The latest Photokina and the showing of new product from the makers of medium format digital gear started some discussions around the web on just how different current medium format digital cameras are from 35mm sized digital cameras. And that led, on most of the forums that deal with the arcane world of cameras costing over $10,000 to a rather logical discussion of just what might be the differentiators between the current state of MF digital and all the more "plebeian" format such as m4:3, APS-C and 24x36.

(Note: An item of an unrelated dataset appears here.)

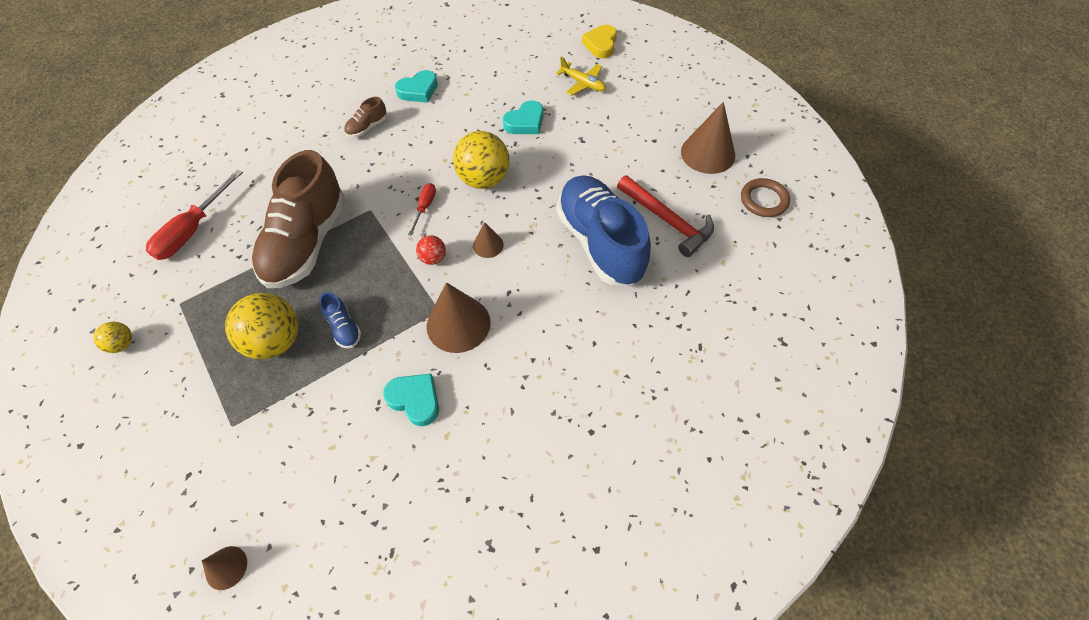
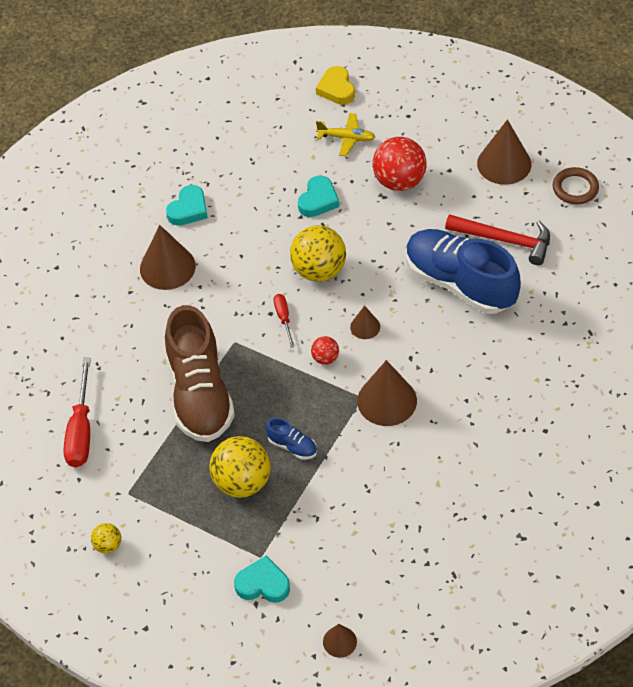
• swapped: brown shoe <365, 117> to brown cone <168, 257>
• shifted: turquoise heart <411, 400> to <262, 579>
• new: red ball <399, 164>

Here's how I parse it all: Until the launch of the Nikon D800 the medium format market dominated the highest image quality tier because of the enormous resolution advantages and the true 14 or 16 bit depth per channel. Holding the line at 6um pixel sizes also yielded advantages in overall dynamic range. There was also the presumption (or prejudice) that CCD sensors looked better than CMOS sensors and all of the MF digital backs and cameras used CCD sensors.
When Nikon (Sony) showed up with the 36 megapixel chip and it turned out to be really, really good it naturally eroded a lot of the imaging quality advantages. Now the MF crowd are starting to source CMOS sensors to answer two of the vexing issues facing MF camera users: 1. Being able to accurately focus the systems, via live view and getting meaningful previews. So now the perceived advantages of the CCD sensors will be eliminated as well (holy homogenization!).
Where that leaves most medium format digital users who are in the financial "nose bleed" section is with camera backs of about 40 megapixels with a total sensor geometry that's about 50% bigger than a competing 24 by 36mm sensor.
None of that really matters to me. The thing I want when I look to medium format is that wonderful size different that we had between 56 by 56mm film and 24 by 36mm film. Being fractionally bigger doesn't convey the optical difference in depth of field or rate of focus fall off the way X times bigger does. What's the difference in surface area? How about 864 versus 3136? Roughly a 4:1 difference. The difference between a Leica S sensor and a Nikon/Canon/Sony sensor? Roughly 1:1.5. Hmmmm.
In the old days of film we came to MF for the resolving power but we stayed for the smoother tonal transitions and the smoother, more elegant and faster transitions between in and out of focus.
And to a large extent that's one of the critical looks that's been missing from the tool box/ammunition dump of expressive photography since the early part of the century. We throw aesthetics out when we chose mindless convenience.
( Sarcasm alert: Yes, I'm sure you can put a fast lens on the front of your small digital camera and emulate the look of an older, square format camera with a long lens exactly..... )
Some of my photographer friends have been mystified by my acquisition of two nearly brand new Hasselblad 500 series cameras this year and I am sure they will be equally mystified by my acquisition of a lightly used 180mm f4 Zeiss Sonnar but I'm here to tell you that the look is different. At least it is to me and it's my pervasive sense of reality that I have to deal with, not anyone else's.
I actually did a private portrait session recently for a client who also thinks they can see the difference. While I'm sure it's a tiny niche market I'm equally sure that portraits done on full frame, medium format film can be a profitable niche in higher end markets. The more things are automated the more it seems that people are drawn to original works with mature and archival materials. I guess we'll see we'll see what the market will bear.
The image above was done years ago with a Hasselblad ELX and a 180mm Sonnar f4. It was a very sharp and flare free lens that used to cost an arm and a leg. It can now be had for less than the price of a small sensor camera body. I go both ways. I have a Sony Nex system and I've used so many different professional and quasi professional digital systems that I could have saved the money and shot everything on film for the last 12 years.
Digital has it's place. It's good for most stuff. But there are areas in which the bigger film size of 6x6 has clear aesthetic advantages to me. And if we're trying to market images without compromise why wouldn't I want to be able to work with the tools that match one vision? After all, someone has to work in that last 5%. (Remember all that stuff about "raising one's game?).